● DOCUMENT PASSAGE:
━━━━━━━━━━━━━━━━━━━━

In an SR-Array, all replicas exist on the same disk. Removing this restriction, we can place these replicas at rotationally even positions on different disks in a ``synchronized'' mirror, a mirrored system whose spindles are synchronized. We call this layout strategy a striped mirror, one flavor of the RAID-10 systems known in the disk array industry. (RAID-10 is a broader term that typically does not necessarily imply the requirement of synchronized spindles and the placement of replicas at rotationally even positions.) To make the performance of the striped mirror competitive to a corresponding SR-Array, we must choose replicas intelligently based on rotational positioning information.

Even with these assumptions, a striped mirror is not equivalent to an SR-Array counterpart. Consider a simple example involving only two disks: blocks A and B reside on different disks in an SR-Array; but each of the disks in a corresponding striped mirror has both blocks. Now consider a reference stream of AAB. On an SR-Array, the two accesses to A are satisfied by two rotational replicas on one disk, consuming less than a full rotation in terms of rotational delay; and the access to B is satisfied by a different disk so its access time is independent of the first disk and the first two accesses. In an attempt to emulate the behavior of the SR-Array, we must send the two accesses to A to the two replicas on different disks in a striped mirror; but now the access time of B is affected by the first two accesses because both disks are busy. In general, it is impossible to enforce identical individual access time for a stream of requests to an SR-Array and a striped mirror.

Statistically, the read latency of a striped mirror should be slightly better than the latency on a corresponding SR-Array. This is because the average of the minimum of the sum of seek and rotational delay is smaller than the sum of the average seek and average minimum rotational delay.

In terms of throughput, the simple example above shows that for an arbitrary stream of requests, there does not exist a general schedule on a striped mirror that is equivalent to that on a corresponding SR-Array. We do not pretend to know how to optimally choose replicas on a striped mirror. Section 3 discusses a number of heuristics. The performance of our best effort implementation of a striped mirror has failed to match that of an SR-Array counterpart.

━━━━━━━━━━━━━━━━━━━━

● WHAT YOU WILL DO:
1 > From the passage on striped mirrors, quote the part that opens with the words containing "In an SR-Array, all" and closes with "rotational positioning information.".
2 > In the passage on striped mirrors, why should the read latency of a striped mirror be slightly better, statistically, than that of a corresponding SR-Array? Answer in one to three sentences.
You will not need the material.

━━━━━━━━━━━━━━━━━━━━

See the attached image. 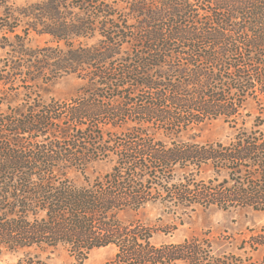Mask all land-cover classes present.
<instances>
[{
	"label": "trees",
	"instance_id": "obj_1",
	"mask_svg": "<svg viewBox=\"0 0 264 264\" xmlns=\"http://www.w3.org/2000/svg\"><path fill=\"white\" fill-rule=\"evenodd\" d=\"M0 252L48 264H264L255 244H155L149 204L264 212V0H0ZM22 27V28H21ZM21 29V31H20ZM32 32L49 36L32 46ZM82 80L70 98L42 83ZM6 108L2 109V106ZM223 118L233 133L202 142ZM255 258V254H259Z\"/></svg>",
	"mask_w": 264,
	"mask_h": 264
},
{
	"label": "rangeland",
	"instance_id": "obj_2",
	"mask_svg": "<svg viewBox=\"0 0 264 264\" xmlns=\"http://www.w3.org/2000/svg\"><path fill=\"white\" fill-rule=\"evenodd\" d=\"M15 6L22 7L28 0H12ZM0 12H2L0 10ZM22 28V27H21ZM21 31V29H20ZM49 40L47 35H38L32 32L29 42L32 46L45 45ZM76 75H64L48 83H42V91L46 98L51 96L70 98L74 96L82 85ZM6 106H2V109ZM248 111L251 116L247 118V125L251 127L257 116L264 121V107L252 102ZM264 132V123L261 125ZM199 141L226 140L233 133L230 124L223 118L212 119L197 126L194 130ZM140 218L157 229L153 238L155 244H179L192 237H199L205 244H255L251 236L262 233L264 225V212L254 209L233 208L220 210L216 207L194 209L172 208L160 203L149 204L139 214ZM117 248L113 245L95 248L85 261V264H106L115 257ZM32 254H39L48 264H69L77 261V256L65 247L45 250L32 249ZM23 252L14 253L8 250L0 252V264H13ZM259 254H255L258 258Z\"/></svg>",
	"mask_w": 264,
	"mask_h": 264
}]
</instances>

━━━━━━━━━━━━━━━━━━━━

● TASK SOLUTIONS:
1 >
In an SR-Array, all replicas exist on the same disk. Removing this restriction, we can place these replicas at rotationally even positions on different disks in a ``synchronized'' mirror, a mirrored system whose spindles are synchronized. We call this layout strategy a striped mirror, one flavor of the RAID-10 systems known in the disk array industry. (RAID-10 is a broader term that typically does not necessarily imply the requirement of synchronized spindles and the placement of replicas at rotationally even positions.) To make the performance of the striped mirror competitive to a corresponding SR-Array, we must choose replicas intelligently based on rotational positioning information.

2 > The average of the minimum of the sum of seek and rotational delay is smaller than the sum of the average seek and the average minimum rotational delay.